## [Your goal]
Search the records below for "layout"; copy each line that has it.

## [Data extract]
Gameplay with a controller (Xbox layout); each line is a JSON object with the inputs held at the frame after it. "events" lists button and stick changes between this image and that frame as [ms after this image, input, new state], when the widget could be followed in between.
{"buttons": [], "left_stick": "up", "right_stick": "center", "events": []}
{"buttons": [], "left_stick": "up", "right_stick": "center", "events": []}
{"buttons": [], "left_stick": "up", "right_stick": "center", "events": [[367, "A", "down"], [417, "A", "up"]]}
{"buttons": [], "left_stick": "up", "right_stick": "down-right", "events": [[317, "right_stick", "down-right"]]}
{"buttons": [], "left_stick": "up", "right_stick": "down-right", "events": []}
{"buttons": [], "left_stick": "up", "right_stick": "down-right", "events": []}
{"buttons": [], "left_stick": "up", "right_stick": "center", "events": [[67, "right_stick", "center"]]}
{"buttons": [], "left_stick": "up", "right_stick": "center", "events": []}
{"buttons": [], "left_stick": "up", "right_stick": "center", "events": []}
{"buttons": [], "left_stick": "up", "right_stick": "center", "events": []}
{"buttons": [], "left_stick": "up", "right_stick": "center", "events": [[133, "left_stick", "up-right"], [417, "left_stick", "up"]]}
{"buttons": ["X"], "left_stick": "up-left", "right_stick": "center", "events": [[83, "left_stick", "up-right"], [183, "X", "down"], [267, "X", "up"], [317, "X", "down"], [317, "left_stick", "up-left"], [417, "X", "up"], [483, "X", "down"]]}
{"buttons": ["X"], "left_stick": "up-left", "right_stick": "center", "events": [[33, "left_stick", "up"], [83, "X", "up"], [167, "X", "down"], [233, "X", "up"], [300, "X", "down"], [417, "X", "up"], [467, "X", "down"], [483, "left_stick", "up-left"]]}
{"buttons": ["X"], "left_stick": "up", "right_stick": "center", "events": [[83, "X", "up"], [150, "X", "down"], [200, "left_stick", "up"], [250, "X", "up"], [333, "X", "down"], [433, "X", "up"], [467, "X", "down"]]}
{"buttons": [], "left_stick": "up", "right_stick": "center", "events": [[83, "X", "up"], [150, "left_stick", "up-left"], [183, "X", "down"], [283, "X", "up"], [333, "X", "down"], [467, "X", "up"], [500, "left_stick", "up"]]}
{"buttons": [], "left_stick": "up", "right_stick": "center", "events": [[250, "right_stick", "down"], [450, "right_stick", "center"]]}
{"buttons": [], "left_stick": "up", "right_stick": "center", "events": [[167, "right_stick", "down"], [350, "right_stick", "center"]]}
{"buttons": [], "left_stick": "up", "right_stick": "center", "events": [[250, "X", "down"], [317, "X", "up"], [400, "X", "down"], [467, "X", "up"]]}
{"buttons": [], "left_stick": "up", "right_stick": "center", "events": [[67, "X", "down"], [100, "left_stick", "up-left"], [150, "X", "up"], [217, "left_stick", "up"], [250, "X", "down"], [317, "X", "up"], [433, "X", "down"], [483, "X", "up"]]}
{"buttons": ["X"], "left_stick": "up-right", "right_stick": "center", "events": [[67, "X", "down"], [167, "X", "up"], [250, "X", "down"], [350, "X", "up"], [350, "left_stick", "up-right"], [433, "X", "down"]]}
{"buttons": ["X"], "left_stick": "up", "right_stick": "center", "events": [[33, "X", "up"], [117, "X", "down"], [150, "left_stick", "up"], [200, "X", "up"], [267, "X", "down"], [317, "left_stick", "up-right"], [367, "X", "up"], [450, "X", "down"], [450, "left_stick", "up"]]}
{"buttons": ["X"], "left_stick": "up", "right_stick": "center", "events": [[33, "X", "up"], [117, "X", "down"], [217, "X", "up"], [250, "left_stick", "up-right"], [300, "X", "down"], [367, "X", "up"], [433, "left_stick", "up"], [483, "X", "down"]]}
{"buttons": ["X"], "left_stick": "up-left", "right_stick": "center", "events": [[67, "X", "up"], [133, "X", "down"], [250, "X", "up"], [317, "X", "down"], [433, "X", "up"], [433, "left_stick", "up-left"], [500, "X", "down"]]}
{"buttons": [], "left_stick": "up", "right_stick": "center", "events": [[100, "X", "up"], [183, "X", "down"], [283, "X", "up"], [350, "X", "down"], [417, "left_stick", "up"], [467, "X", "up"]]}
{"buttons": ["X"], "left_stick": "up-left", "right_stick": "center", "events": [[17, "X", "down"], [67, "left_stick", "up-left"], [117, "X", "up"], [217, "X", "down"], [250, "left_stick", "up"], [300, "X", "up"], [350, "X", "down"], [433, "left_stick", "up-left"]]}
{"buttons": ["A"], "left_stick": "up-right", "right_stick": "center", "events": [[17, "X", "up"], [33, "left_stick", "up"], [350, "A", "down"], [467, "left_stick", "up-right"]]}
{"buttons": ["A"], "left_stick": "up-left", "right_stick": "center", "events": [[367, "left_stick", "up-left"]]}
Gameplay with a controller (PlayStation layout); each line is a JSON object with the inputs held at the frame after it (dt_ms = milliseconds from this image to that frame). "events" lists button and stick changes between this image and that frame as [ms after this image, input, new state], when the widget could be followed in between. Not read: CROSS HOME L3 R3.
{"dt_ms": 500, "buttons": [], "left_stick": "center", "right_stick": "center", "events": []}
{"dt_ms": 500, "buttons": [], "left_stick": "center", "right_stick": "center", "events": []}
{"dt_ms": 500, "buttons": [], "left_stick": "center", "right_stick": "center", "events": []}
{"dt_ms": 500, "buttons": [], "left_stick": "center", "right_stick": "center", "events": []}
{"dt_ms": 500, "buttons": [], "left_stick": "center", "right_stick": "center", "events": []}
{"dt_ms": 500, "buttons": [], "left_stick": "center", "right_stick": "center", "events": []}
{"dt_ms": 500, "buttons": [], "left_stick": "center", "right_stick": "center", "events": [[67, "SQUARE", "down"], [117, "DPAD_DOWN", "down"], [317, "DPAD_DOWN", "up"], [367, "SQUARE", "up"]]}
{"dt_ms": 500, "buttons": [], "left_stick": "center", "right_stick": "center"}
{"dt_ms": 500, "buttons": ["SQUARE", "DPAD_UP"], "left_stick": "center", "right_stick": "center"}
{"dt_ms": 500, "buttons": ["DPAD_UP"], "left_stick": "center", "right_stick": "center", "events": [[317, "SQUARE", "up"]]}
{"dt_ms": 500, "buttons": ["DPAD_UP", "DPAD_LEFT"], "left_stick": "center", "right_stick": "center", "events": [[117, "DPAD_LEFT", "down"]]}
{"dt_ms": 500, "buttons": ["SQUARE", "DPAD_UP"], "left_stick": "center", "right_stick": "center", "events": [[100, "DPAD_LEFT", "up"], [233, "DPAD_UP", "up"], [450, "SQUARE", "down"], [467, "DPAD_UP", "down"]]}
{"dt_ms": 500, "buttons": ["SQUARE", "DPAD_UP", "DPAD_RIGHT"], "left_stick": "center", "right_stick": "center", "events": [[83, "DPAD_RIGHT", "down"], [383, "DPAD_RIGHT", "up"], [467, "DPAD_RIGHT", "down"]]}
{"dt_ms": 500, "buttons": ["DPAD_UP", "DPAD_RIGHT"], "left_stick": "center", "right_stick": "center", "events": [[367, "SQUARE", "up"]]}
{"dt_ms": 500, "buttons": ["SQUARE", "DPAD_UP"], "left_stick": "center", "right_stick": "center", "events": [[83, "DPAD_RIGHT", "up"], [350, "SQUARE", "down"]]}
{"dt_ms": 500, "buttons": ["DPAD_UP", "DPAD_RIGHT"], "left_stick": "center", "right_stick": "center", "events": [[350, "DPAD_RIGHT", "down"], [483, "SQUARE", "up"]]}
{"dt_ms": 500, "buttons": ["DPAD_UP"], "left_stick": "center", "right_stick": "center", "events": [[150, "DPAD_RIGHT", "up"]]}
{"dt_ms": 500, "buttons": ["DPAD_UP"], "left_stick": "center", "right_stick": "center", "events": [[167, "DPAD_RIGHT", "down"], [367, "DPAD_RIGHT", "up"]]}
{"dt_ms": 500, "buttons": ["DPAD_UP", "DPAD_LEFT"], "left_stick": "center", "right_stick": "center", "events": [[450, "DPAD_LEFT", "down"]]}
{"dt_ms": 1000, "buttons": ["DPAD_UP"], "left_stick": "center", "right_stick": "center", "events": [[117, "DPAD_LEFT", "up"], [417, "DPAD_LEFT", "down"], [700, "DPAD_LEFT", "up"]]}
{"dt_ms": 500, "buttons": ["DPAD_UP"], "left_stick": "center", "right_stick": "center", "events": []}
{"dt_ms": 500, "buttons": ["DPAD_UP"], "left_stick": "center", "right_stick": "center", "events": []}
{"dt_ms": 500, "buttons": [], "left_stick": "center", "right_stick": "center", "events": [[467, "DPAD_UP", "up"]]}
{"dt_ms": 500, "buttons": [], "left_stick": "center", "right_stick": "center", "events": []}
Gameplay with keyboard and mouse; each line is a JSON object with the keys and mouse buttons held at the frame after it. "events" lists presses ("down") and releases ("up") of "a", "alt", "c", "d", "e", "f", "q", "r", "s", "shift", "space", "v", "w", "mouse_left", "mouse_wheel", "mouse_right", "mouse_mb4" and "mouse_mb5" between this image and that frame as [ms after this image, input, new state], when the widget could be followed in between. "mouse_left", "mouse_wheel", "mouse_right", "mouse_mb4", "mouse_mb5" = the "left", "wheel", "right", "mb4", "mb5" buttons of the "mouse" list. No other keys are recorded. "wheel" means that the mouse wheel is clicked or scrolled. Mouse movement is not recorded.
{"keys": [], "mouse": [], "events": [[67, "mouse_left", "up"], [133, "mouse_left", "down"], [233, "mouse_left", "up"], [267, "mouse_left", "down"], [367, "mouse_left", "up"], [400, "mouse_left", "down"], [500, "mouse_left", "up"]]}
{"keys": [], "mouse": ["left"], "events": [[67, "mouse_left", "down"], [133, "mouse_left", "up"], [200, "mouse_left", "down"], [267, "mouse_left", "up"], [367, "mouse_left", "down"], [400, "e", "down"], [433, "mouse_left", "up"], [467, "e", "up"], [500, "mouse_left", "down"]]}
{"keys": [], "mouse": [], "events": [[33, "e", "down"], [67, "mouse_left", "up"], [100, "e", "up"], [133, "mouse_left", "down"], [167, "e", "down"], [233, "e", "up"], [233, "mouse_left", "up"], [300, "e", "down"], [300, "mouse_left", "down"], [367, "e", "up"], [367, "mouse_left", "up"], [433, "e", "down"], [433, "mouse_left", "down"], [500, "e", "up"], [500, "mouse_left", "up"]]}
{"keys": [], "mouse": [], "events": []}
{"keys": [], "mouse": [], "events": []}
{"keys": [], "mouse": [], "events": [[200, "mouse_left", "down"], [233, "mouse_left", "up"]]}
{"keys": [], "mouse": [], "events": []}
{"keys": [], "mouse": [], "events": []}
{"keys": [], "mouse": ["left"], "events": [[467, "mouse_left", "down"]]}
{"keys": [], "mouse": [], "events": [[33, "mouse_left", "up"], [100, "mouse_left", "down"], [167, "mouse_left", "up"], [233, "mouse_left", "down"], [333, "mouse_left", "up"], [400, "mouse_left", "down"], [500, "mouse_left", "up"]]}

## [Output for this exercise]
Gameplay with a controller (Xbox layout); each line is a JSON object with the inputs held at the frame after it. "events" lists button and stick changes between this image and that frame as [ms after this image, input, new state], when the widget could be followed in between.
Gameplay with a controller (PlayStation layout); each line is a JSON object with the inputs held at the frame after it (dt_ms = milliseconds from this image to that frame). "events" lists button and stick changes between this image and that frame as [ms after this image, input, new state], when the widget could be followed in between. Not read: CROSS HOME L3 R3.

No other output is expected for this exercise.